Quem disse as frases a seguir:
“As acusações dirigida contra mim são injustas e descabidas”.
“Desde a proclamação dos resultados eleitorais, os que apoiavam o candidato derrotado fizeram de tudo para impedir a minha posse e a estabilidade de meu governo”.
“Não é legítimo, como querem os meus acusadores, afastar o chefe de Estado pelo ‘conjunto da obra’. Quem afasta o presidente pelo ‘conjunto da obra’ é o povo e só o povo, nas eleições”.
Foi Dilma Rousseff, mas poderia ter sido Donald Trump.
Um presidente submetido a impeachment terá sempre argumentos parecidos: a oposição quer passar por cima do resultado das urnas, derrubá-lo sob pretextos frágeis, ganhar no tapetão. Em outras palavras, dar um golpe.
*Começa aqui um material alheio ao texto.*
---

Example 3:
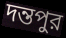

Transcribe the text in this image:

দন্তপুর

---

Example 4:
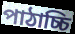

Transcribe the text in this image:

পাঠাচ্চি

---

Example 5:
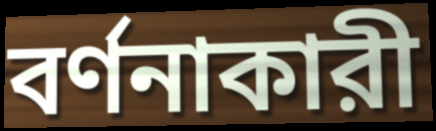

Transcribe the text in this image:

বর্ণনাকারী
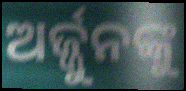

Qual a diferença entre a ex-presidente do Brasil e o presidente atual dos Estados Unidos?
No que interessa aqui, simplesmente os votos. A maioria republicana no Senado defendeu o forte. Fez o seu papel.
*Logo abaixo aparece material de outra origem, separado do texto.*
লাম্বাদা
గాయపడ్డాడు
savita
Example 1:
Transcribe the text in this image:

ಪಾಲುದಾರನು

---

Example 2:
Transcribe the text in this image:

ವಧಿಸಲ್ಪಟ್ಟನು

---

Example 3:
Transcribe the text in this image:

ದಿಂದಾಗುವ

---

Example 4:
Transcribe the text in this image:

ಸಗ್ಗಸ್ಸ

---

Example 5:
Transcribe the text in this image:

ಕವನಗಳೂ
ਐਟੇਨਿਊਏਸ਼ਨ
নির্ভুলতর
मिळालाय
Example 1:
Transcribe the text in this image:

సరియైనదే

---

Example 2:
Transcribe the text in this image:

Não existiam nem remotamente, as montanhas de ilegitimidades dolorosamente comprovadas quando Richard Nixon foi confrontado com a realidade: ou renunciava ou seu próprio partido votaria contra ele. Renunciou.
A oposição democrata também fez a sua parte. Os deputados encarregados de apresentar diante do Senado os argumentos pela condenação de Trump, na maioria saídos da carreira jurídica, prepararam um picadinho presidencial diário e incessante, servido diante das câmeras e regado a evocações dos fundadores da pátria.
Exageraram, maquiaram fatos ou até ampliaram, e bastante, os limites da verdade , para não falar da Constituição americana, para apresentar Trump como um trambiqueiro que quis forçar um país vulnerável, a Ucrânia, a investigar um adversário político, Joe Biden, e seu filho, contratado a peso de muitos milhares de dólares por um oligarca ucraniano.
Mas foram profissionais, didáticos e convincentes. A maioria dos americanos acredita que Trump fez “alguma coisa” errada na Ucrânia.
Errado o suficiente para removê-lo do cargo de presidente dos Estados Unidos?
Não, dirão os senadores da maioria republicana.
Nem sequer para convocar depoimentos adicionais aos levantados durante a fase de inquérito, na Câmara, apesar da votação apertada: 51 a 49.
Sem os depoimentos, o processo caminha para seu fim natural: a absolvição.
A tática da oposição era prolongar ao máximo possível a malhação de Trump. Para isso, precisavam do voto de apenas quatro senadores republicanos. Conseguiram dois.
O plano era criar um novo John Dean, o advogado de Nixon que participou de todas as armações para acobertar o caso Watergate, uma operação de espionagem de quinta categoria do comitê democrata, e depois resolveu contar tudo.
O carrasco de Trump seria um outro John, Bolton, o bigodudo ex-assessor de Segurança Nacional que saiu brigado e está com um livro ainda não publicado, vazando o que pode sobre a encrenca ucraniana.
Seria, potencialmente, uma cacetada e tanto. Ao New York Times, que o considerava um brucutu da pesada, Bolton disse, sob sigilo de fonte, que recebeu instruções diretas de Trump para colaborar com as pressões sobre o governo ucraniano para arrancar a investigação que prejudicaria Joe Biden.
Seria um depoimento pesado em favor do argumento de abuso de poder, o fundamento do impeachment de Trump.
Não deu certo. Os democratas já sabiam disso? O mais bobo ali nada de costas no rio cheio de piranhas que é o habitat natural da política parlamentar.
Todo o processo de impeachment na Câmara e depois o julgamento no Senado foi armado uma gigantesca – e gratuita – propaganda eleitoral contra Trump.
Conta pontos importantíssimos na próxima batalha, a eleição presidencial de novembro.
Ironicamente, mais uma vez, no mesmo momento em que os democratas perdem a batalha do impeachment, mas comemoram as lambadas em Trump, o partido entra numa fase periclitante.
Joe Biden, o provável adversário que Trump tentou destruir preventivamente, está caindo para o segundo lugar nas pesquisas sobre a candidatura democrata.
Em seu lugar, ascende Bernie Sanders, o senador mais à esquerda no espectro político tradicional.
Ganhar de Trump com um candidato tão fora do padrão fica mais difícil.
Depois da absolvição no Senado, Trump ganha mais um presentinho.
E a eleição presidencial fica mais inesperada ainda.